Area put on a spectacle with an array of innovative designs surrounding the concept of cartoon eyes and sparkles. Summer camp nostalgia was definetly felt with goggley eyes and big sequence ensambles plastering the runway. The eye motif served as the foundation for a more expressive visceral iconography, featuring dalmatian spots, blooming flowers, and crystal eyelets on various imaginative pieces. Floral petals, intentionally left exposed at their centers, provided glimpses of the body in unconventional areas. Meanwhile, eccentrically bedazzled denim, gloriously sparkled down the runway. 

THOM BROWNE

Browne inspired by Edgar Allen Poe's poem, "The Raven," set the stage for a storytelling mirage. The theatrical ensemble featured looks ranging in design and textiles.  Infamous for its eerie and dramatical mood, Browne was able to prophetically recreate the ambiance throughout his show. The gothic ethereal scenerey provided a great stage to present the looks.

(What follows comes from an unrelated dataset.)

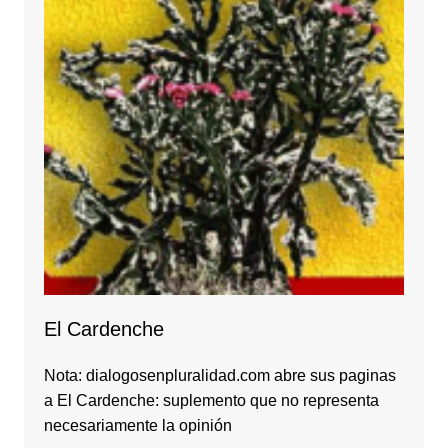
El Cardenche
Nota: dialogosenpluralidad.com abre sus paginas
a El Cardenche: suplemento que no representa
necesariamente la opinión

Providing a narrative and story behind the garments allowed for a descriptive aid for understanding the motifs used on the clothes as well as the nature of the hair and makeup of the models. The colors maintained a palette of black, white, grey and gold. Asymetrical concepts and textured layers highlighted the craftsmanship of the brand and the playfully mysterious nature of the models on the runway adorned the pieces creating the ultimate gothic fairytale. The show was more a  Broadway spectacle than your average fashion show.

TORY BURCH

Optimism and women with confidence was the theme of Tory Burch's FW 2024 capsule. Ruffles and prints dominated this runway show with classic essentials acquiring a playful layer of personality. Suits, midi skirts and leather were big hit with many looks contrasting pieces of textures within outfits. Burch's designs found a serene balance between sophistication and playfulness, offering a versatile wardrobe that seamlessly transitioned from casual to formal settings. The collection embraced contrasts, not only in patterns and colors but also in the textures of the fabrics used, creating a visually striking and multi-dimensional effect.